Bespoke Wallpaper Music  
(Video documentation link)

2014
Sound performance series Percussionists, singers, metronome, walkie-talkies, ladders

This sound performance was realized at the Solomon Building, located in the middle of vast second-hand market called Hwanghak-dong Market, Hwanghak-dong, Seoul. This market also nicknamed “The Last Market,” as everything that has been used up flows past here before it is discarded. The fan-shaped Solomon Building sits in one of the many market alleys. Upon entering, one can experience an unexpected, visual block, in contrast to its eye-catching surroundings. Actively exploring the interior of this building, one will find small, invisible rooms that are hidden and overlapped behind its walls. In the market’s heyday, these rooms were used for tiny stores. As of today, they are quietly hiding on top of each other. The discovery of these rooms reinvigorated my perception of the whole building, and motivated me to reimagine its less noticed features, such as an elevator moving behind closed doors or a fanning veranda alongside a curved wall.

The first floor has a myriad of small, pie-slice rooms connected side by side into a fan shape, all hidden behind a curved wall; a small elevator constantly moves between the first and sixth floors, heard from behind a door and a wall; and the sixth floor has five more rooms surrounding a large central space.

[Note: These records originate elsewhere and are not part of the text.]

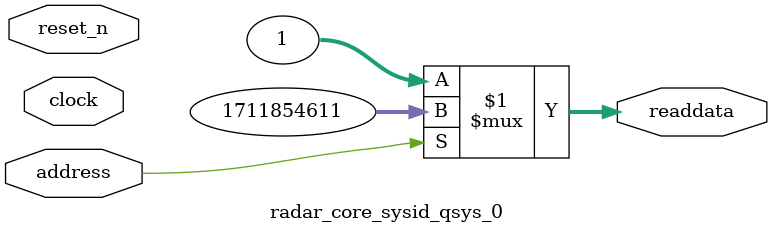
<source format=v>



// synthesis translate_off
`timescale 1ns / 1ps
// synthesis translate_on

// turn off superfluous verilog processor warnings 
// altera message_level Level1 
// altera message_off 10034 10035 10036 10037 10230 10240 10030 

module radar_core_sysid_qsys_0 (
               // inputs:
                address,
                clock,
                reset_n,

               // outputs:
                readdata
             )
;

  output  [ 31: 0] readdata;
  input            address;
  input            clock;
  input            reset_n;

  wire    [ 31: 0] readdata;
  //control_slave, which is an e_avalon_slave
  assign readdata = address ? 1711854611 : 1;

endmodule



</source>
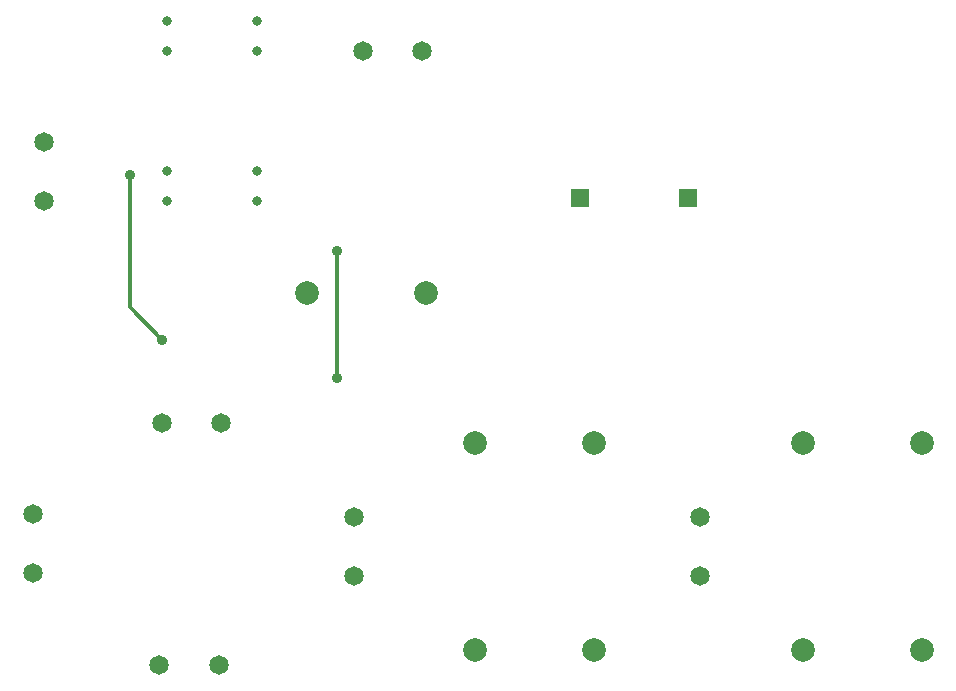
<source format=gbr>
%TF.GenerationSoftware,KiCad,Pcbnew,7.0.7*%
%TF.CreationDate,2024-05-15T22:38:26+02:00*%
%TF.ProjectId,PCB,5043422e-6b69-4636-9164-5f7063625858,rev?*%
%TF.SameCoordinates,Original*%
%TF.FileFunction,Copper,L2,Bot*%
%TF.FilePolarity,Positive*%
%FSLAX46Y46*%
G04 Gerber Fmt 4.6, Leading zero omitted, Abs format (unit mm)*
G04 Created by KiCad (PCBNEW 7.0.7) date 2024-05-15 22:38:26*
%MOMM*%
%LPD*%
G01*
G04 APERTURE LIST*
%TA.AperFunction,ComponentPad*%
%ADD10C,2.000000*%
%TD*%
%TA.AperFunction,ComponentPad*%
%ADD11R,1.524000X1.524000*%
%TD*%
%TA.AperFunction,ComponentPad*%
%ADD12C,1.650000*%
%TD*%
%TA.AperFunction,ComponentPad*%
%ADD13C,0.800000*%
%TD*%
%TA.AperFunction,ViaPad*%
%ADD14C,0.900000*%
%TD*%
%TA.AperFunction,Conductor*%
%ADD15C,0.350000*%
%TD*%
G04 APERTURE END LIST*
D10*
%TO.P,R2,2*%
%TO.N,Net-(J5-Pin_2)*%
X132597000Y-114000000D03*
%TO.P,R2,1*%
%TO.N,Net-(J4-Pin_2)*%
X122564000Y-114000000D03*
%TD*%
D11*
%TO.P,SW1,2,A*%
%TO.N,GND*%
X140572000Y-75750000D03*
%TO.P,SW1,1,A*%
%TO.N,Net-(J6-Pin_1)*%
X131428000Y-75750000D03*
%TD*%
D12*
%TO.P,J7,2*%
%TO.N,N/C*%
X86072000Y-71000000D03*
%TO.P,J7,1,Pin_1*%
%TO.N,Net-(J7-Pin_1)*%
X86072000Y-76000000D03*
%TD*%
%TO.P,J6,2,Pin_2*%
%TO.N,Net-(J6-Pin_2)*%
X113072000Y-63250000D03*
%TO.P,J6,1,Pin_1*%
%TO.N,Net-(J6-Pin_1)*%
X118072000Y-63250000D03*
%TD*%
%TO.P,J5,2,Pin_2*%
%TO.N,Net-(J5-Pin_2)*%
X141572000Y-107750000D03*
%TO.P,J5,1,Pin_1*%
%TO.N,Net-(J5-Pin_1)*%
X141572000Y-102750000D03*
%TD*%
%TO.P,J4,2,Pin_2*%
%TO.N,Net-(J4-Pin_2)*%
X112322000Y-107750000D03*
%TO.P,J4,1,Pin_1*%
%TO.N,Net-(J4-Pin_1)*%
X112322000Y-102750000D03*
%TD*%
%TO.P,J3,2,Pin_2*%
%TO.N,Net-(J1-Pin_2)*%
X95822000Y-115250000D03*
%TO.P,J3,1,Pin_1*%
%TO.N,GND*%
X100822000Y-115250000D03*
%TD*%
%TO.P,J2,1,Pin_1*%
%TO.N,GND*%
X101072000Y-94750000D03*
%TO.P,J2,2,Pin_2*%
%TO.N,Net-(J1-Pin_2)*%
X96072000Y-94750000D03*
%TD*%
%TO.P,J1,1,Pin_1*%
%TO.N,GND*%
X85072000Y-107500000D03*
%TO.P,J1,2,Pin_2*%
%TO.N,Net-(J1-Pin_2)*%
X85072000Y-102500000D03*
%TD*%
D13*
%TO.P,U3,8*%
%TO.N,Net-(J7-Pin_1)*%
X96452000Y-75950000D03*
%TO.P,U3,7*%
%TO.N,unconnected-(U3-Pad7)*%
X96452000Y-73410000D03*
%TO.P,U3,6*%
%TO.N,unconnected-(U3-Pad6)*%
X96452000Y-63250000D03*
%TO.P,U3,5*%
%TO.N,Net-(J1-Pin_2)*%
X96452000Y-60710000D03*
%TO.P,U3,4*%
%TO.N,unconnected-(U3-Pad4)*%
X104072000Y-75950000D03*
%TO.P,U3,3*%
%TO.N,GND*%
X104072000Y-73410000D03*
%TO.P,U3,2*%
%TO.N,Net-(J6-Pin_2)*%
X104072000Y-63250000D03*
%TO.P,U3,1*%
%TO.N,unconnected-(U3-Pad1)*%
X104072000Y-60710000D03*
%TD*%
D10*
%TO.P,R5,2*%
%TO.N,Net-(J6-Pin_1)*%
X118347000Y-83750000D03*
%TO.P,R5,1*%
%TO.N,Net-(J1-Pin_2)*%
X108314000Y-83750000D03*
%TD*%
%TO.P,R4,1*%
%TO.N,Net-(J5-Pin_2)*%
X150314000Y-114000000D03*
%TO.P,R4,2*%
%TO.N,GND*%
X160347000Y-114000000D03*
%TD*%
%TO.P,R3,2*%
%TO.N,GND*%
X160347000Y-96500000D03*
%TO.P,R3,1*%
%TO.N,Net-(J5-Pin_1)*%
X150314000Y-96500000D03*
%TD*%
%TO.P,R1,1*%
%TO.N,Net-(J4-Pin_1)*%
X122564000Y-96500000D03*
%TO.P,R1,2*%
%TO.N,Net-(J5-Pin_1)*%
X132597000Y-96500000D03*
%TD*%
D14*
%TO.N,GND*%
X110822000Y-80250000D03*
X110822000Y-91000000D03*
%TO.N,Net-(J1-Pin_2)*%
X96072000Y-87750000D03*
X93322000Y-73750000D03*
%TD*%
D15*
%TO.N,GND*%
X110822000Y-80250000D02*
X110822000Y-80160000D01*
X110822000Y-91000000D02*
X110822000Y-80250000D01*
%TO.N,Net-(J1-Pin_2)*%
X93322000Y-85000000D02*
X96072000Y-87750000D01*
X93322000Y-75250000D02*
X93322000Y-85000000D01*
X93322000Y-73750000D02*
X93322000Y-75250000D01*
%TD*%
M02*

</source>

Such spaces where visibility is interrupted become re-identified as aural spaces and can thus be sensed in entirely different ways. I have experienced that, through my previous works such as Room 401, sound can delineate the essential physicality and the sense of place of a visually featureless or entirely invisible space—what I like to think of as an aural space. I conceived a sound performance involving voices and walls based the Solomon Building’s potential as a powerful aural space.

During the performance, performers hide themselves in spaces from where they cannot see or touch one another, and continue their performances according to other performers’ faint sounds and the conductor’s remote signals. The audience, too is placed in a situation in which they cannot view the performers, and only through sound can they trace the performers’ positions or imagine and interpret the spaces they inhabit.